Sokağa çıktığımda fark etmiştim ki, eve falan gitmek istemiyordum. Az önce yaşanan şeyin bir elveda olup olmadığını düşünürken gözümden bir damla yaş damladığını ve yanağımı ıslattığını hissettim. Acaba hala bana bakıyor muydu diye düşünürken arkamı dönüp ona son bir kez bakmak istedim. Ama bakamazdım. Şu an ihtiyacım olan yer sadece sahildi. İşte bunun farkındaydım.

Bir an tereddüt ettikten sonra sahile doğru ilerlemeye başladım.

Az önce yaşananlar... O kadar saçmaydı ki. Ateş'in dudaklarına yapışmıştım, beni evine kilitleyip sonra yemek için bir şeyler aldığını söyleyerek gelmişti, sonra evden kaçmıştım, tehditkâr bir şekilde bana yapacağı işkenceleri söylemişti ve sonra bum. Bana gitmemi söylüyordu. Bu kadar çabuk karar değiştirmesi gerçekten söylediklerinin doğru olduğunun ispatıydı. Ve o gün sahilde peşimden gelmemesinin sebebi, o kadar mantıklı gelmişti ki.

Ama onunla yaşadığım korku filmi gibi olan 2 ayı sadece bunlar yüzünden unutamazdım.

Bunları düşünürken sahile gelmiştim bile. Önümdeki iki duvarın arasındaki dar boşluk, anılarımın tazelenmesine neden olmuştu. Her yer onu mu hatırlatıyordu bana, yoksa her yerde o mu vardı?

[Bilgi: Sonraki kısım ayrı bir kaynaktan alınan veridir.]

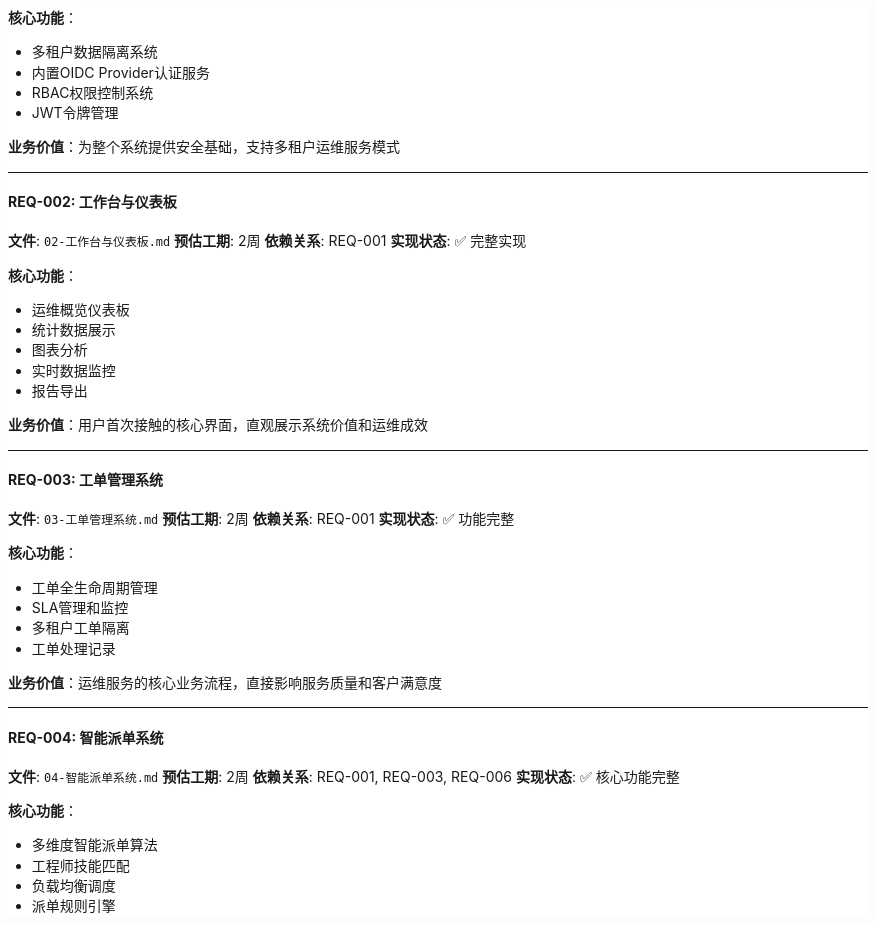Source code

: **核心功能**：
- 多租户数据隔离系统
- 内置OIDC Provider认证服务
- RBAC权限控制系统
- JWT令牌管理

**业务价值**：为整个系统提供安全基础，支持多租户运维服务模式

---

#### REQ-002: 工作台与仪表板
**文件**: `02-工作台与仪表板.md`
**预估工期**: 2周
**依赖关系**: REQ-001
**实现状态**: ✅ 完整实现

**核心功能**：
- 运维概览仪表板
- 统计数据展示
- 图表分析
- 实时数据监控
- 报告导出

**业务价值**：用户首次接触的核心界面，直观展示系统价值和运维成效

---

#### REQ-003: 工单管理系统
**文件**: `03-工单管理系统.md`
**预估工期**: 2周
**依赖关系**: REQ-001
**实现状态**: ✅ 功能完整

**核心功能**：
- 工单全生命周期管理
- SLA管理和监控
- 多租户工单隔离
- 工单处理记录

**业务价值**：运维服务的核心业务流程，直接影响服务质量和客户满意度

---

#### REQ-004: 智能派单系统
**文件**: `04-智能派单系统.md`
**预估工期**: 2周
**依赖关系**: REQ-001, REQ-003, REQ-006
**实现状态**: ✅ 核心功能完整

**核心功能**：
- 多维度智能派单算法
- 工程师技能匹配
- 负载均衡调度
- 派单规则引擎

Duvarda kendimi sıkıştırdığımı ve sonra da üstüne düştüğümü hatırladım.

Kendimi sıkıştırıp rezil olduğum duvardan bu sefer sıkışmayarak geçmiştim. Evet, Ateş öyle bir belaydı ki onunlayken kilo vermiş olmalıydım.

Ayakkabılarım kuma gömülerek denize daha da yaklaşırken burada yaşadıklarımı da hatırlamaya başladım. Beni boğulmaktan kurtarışını. Ciddi bir şekilde düşününce bana ne kadar kötü şeyler yapsa da beni en başından o kurtarmıştı. Ve ben de beni kurtardığı için ona teşekkür etmek yerine sen beni nasıl öpersin diyerek triplere girmiştim. Şu an düşünüyordum da, belki de ben de o kadar sütten çıkmış ak kaşık değildim.

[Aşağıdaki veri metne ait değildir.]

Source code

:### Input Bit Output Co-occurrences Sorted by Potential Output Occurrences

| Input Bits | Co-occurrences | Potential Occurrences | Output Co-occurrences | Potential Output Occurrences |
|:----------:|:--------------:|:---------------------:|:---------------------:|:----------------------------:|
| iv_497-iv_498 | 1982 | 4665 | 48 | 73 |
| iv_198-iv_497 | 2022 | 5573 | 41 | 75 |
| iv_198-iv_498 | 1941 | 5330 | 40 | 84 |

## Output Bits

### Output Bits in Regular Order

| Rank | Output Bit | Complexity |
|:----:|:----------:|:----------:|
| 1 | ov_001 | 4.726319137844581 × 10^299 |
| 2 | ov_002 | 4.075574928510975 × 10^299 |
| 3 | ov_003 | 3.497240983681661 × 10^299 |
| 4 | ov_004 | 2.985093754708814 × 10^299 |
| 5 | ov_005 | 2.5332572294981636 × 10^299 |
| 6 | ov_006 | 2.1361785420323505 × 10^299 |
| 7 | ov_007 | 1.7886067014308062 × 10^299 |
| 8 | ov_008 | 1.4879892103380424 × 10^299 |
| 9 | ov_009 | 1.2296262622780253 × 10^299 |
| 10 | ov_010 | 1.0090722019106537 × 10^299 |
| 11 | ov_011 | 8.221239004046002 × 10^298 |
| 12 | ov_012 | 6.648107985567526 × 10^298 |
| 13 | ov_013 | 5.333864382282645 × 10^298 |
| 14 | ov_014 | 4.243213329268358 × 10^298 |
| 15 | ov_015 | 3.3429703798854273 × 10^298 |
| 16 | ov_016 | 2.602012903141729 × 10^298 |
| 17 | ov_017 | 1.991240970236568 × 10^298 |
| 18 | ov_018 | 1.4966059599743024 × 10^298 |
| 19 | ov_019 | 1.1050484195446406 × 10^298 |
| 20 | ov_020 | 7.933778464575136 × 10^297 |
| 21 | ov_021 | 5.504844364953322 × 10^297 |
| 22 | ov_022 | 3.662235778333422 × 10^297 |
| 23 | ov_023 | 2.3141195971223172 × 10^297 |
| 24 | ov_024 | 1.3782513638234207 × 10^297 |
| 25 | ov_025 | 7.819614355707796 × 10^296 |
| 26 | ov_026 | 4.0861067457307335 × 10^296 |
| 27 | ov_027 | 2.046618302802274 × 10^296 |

Sonbaharın derinliklerine doğru ilerleyen mevsimde, Ateş beni arkadaşlarıyla sahile getirdiği zaman denize sokmasından korktuğum gibi değil de bu sefer kendim isteyerek denize girecektim. Boynumu ıslatan şeyin gözyaşlarım olduğunu sanırken bir damla da saçlarımın içine düşünce bunun sadece yağmur olduğunu anladım ve emin olmak için kafamı gökyüzüne kaldırdım. Bütün gökyüzü gri ve karanlık bulutlarla kaplanmıştı.

Ayakkabılarıma uzanarak bağcıklarını çözdüm ve önce ayaklarımdan çıkarttım. Etrafa kimse var mı diye öylesine bir baktım. Aslında deniz sezonunun kapandığını ve yağmurlu havalarda yürümek için buraya kimsenin gelmediğini iyi biliyordum.

Pantolonumun düğmesini açtım ve fermuarını aşağıya indirerek bacaklarımdan çıkarttım.

Üstümdekini de çıkarttıktan sonra yalnız olduğumdan tekrar emin olmak için arka tarafa bakma isteği duydum. Çünkü birinin beni böyle görme ihtimali, beni öldürürdü.